Getting to a secure and trustworthy Internet is complex and multifaceted. It calls for tailored approaches that, depending on the context and the nature of the subject, involve different stakeholders. In any case collaboration seems to be the vital ingredient for success. During the Peace Forum we pitch examples of two endeavors that address different issues but lead to a more secure cyberspace: the collaborative approach to face the growing set of challenges in IoT Security, and the Mutual Agreed Norms on Routing Security (MANRS) that pertains to the very fabric of the Internet itself.

We have written extensively about MANRS, but if you want to know more see Let me focus here on the IoT developments.

The collaborative work on IoT takes place on many fronts.

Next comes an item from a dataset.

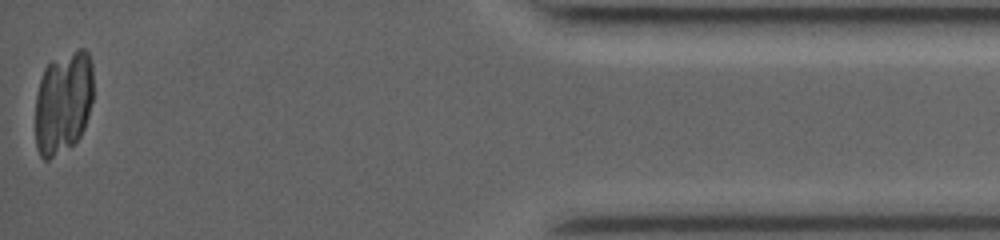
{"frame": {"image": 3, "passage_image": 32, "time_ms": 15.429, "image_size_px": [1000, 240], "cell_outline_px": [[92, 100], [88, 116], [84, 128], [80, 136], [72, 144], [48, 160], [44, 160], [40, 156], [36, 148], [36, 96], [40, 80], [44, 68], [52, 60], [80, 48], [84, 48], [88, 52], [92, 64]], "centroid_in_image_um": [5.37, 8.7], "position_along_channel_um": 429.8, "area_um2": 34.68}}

The Candadian Multistakeholder process on Enhancing IoT security has produced an extensive report around:

  1. A shared set of definitions and benchmarks around the security of Internet-connected devices.
  2. Shared guidelines to ensure the security of Internet-connected devices over their lifespan, including the development, manufacturing, communications, and management processes.
  3. Recommendations to inform national policy related to IoT security in Canada.

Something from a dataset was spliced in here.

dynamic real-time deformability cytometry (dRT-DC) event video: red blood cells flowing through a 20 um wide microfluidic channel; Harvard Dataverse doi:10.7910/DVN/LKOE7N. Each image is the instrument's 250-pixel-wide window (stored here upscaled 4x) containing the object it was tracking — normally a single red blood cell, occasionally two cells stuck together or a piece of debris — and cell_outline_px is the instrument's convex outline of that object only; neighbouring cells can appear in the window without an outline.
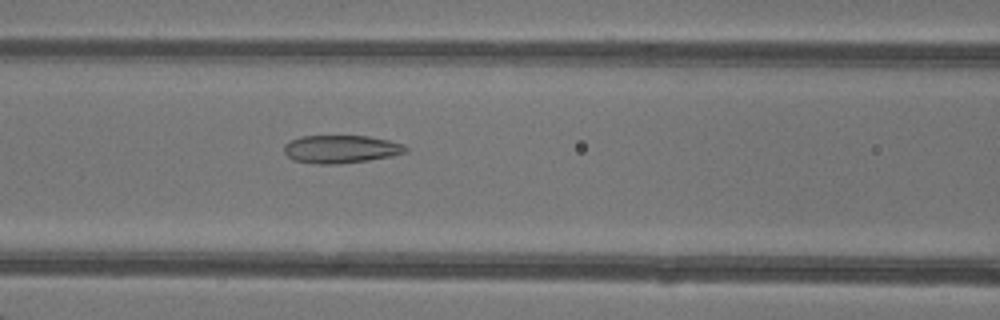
{"species": "common noctule bat (a hibernating species)", "species_latin": "Nyctalus noctula", "temperature_condition": "warm", "stored_images_in_passage": 49, "camera_frame_rate_fps": 3000, "um_per_image_px": 0.085, "animal": {"sex": "female"}, "frame": {"image": 1, "passage_image": 22, "time_ms": 7.0, "image_size_px": [1000, 320], "cell_outline_px": [[408, 152], [368, 160], [340, 164], [316, 164], [292, 160], [284, 152], [284, 144], [300, 136], [368, 136], [388, 140], [404, 144], [408, 148]], "centroid_in_image_um": [28.97, 12.68], "position_along_channel_um": 137.6, "area_um2": 19.83}}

It’s set into motion work by the government and the community to tackle the challenges with insecure IoT deployments.

In addition to the Canadian Multistakeholder process on Enhancing IoT security, the Internet Society’s French Chapter has worked with AFNIC, ANSSI, ARCEP, CINOV-IT, Conseil National du Numérique (CNNum), La Quadrature du Net, Nokia, and Pôle Systematic Paris-Région to explore strategies to strengthen the security and protection of personal data in IoT. Their report will be launched soon. The developments in Canada and France do not happen in isolation. Similar activities have been launched in Senegal and Uruguay.

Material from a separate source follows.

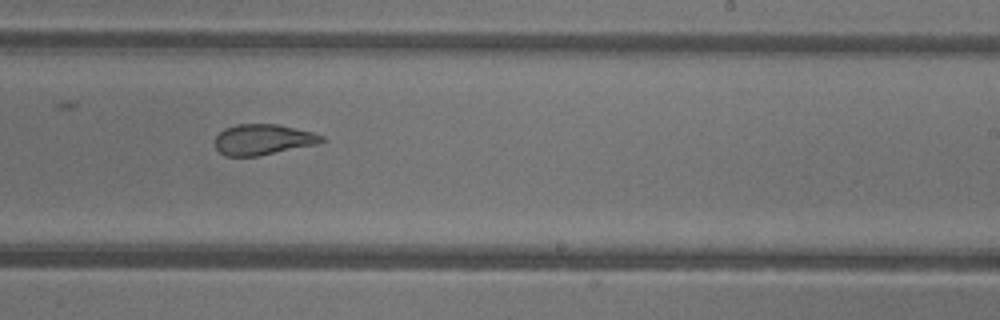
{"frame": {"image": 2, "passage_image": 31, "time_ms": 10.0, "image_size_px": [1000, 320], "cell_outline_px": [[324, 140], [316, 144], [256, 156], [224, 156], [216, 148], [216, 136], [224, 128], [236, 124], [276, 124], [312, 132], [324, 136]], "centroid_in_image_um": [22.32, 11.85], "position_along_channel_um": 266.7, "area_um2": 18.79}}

In order to bring together the experiences from these initiatives we have helped to establish an innovative platform. The IoT Security Policy Platform is made up of national government agencies and non-governmental organizations (NGOs) working in this space, that draw on the strength and expertise of all stakeholders to develop solutions to protect both people and innovation online. By the cross pollination of ideas, practices, and experiences, the platform can aid harmonization of various approaches and speed up the development and deployment of the measures. As far as I know, this is a unique approach.

The Internet Way

The Paris Peace Forum brings together leaders from across the world with an interest in peace and stability – in the context of a digitized society. It starts with the realization that the Internet is not a thing but rather a result. A result that reflects the values of sharing and collaboration for the greater good. Making the Internet, and all that is connected, more secure must be done in the same spirit. The Paris Call on Cyber Hygiene expresses not just a common goal, but vision. Much like the Internet itself, a large and distributed set of collaborative efforts will get us there.

Disclaimer: Viewpoints expressed in this post are those of the author and may or may not reflect official Internet Society positions.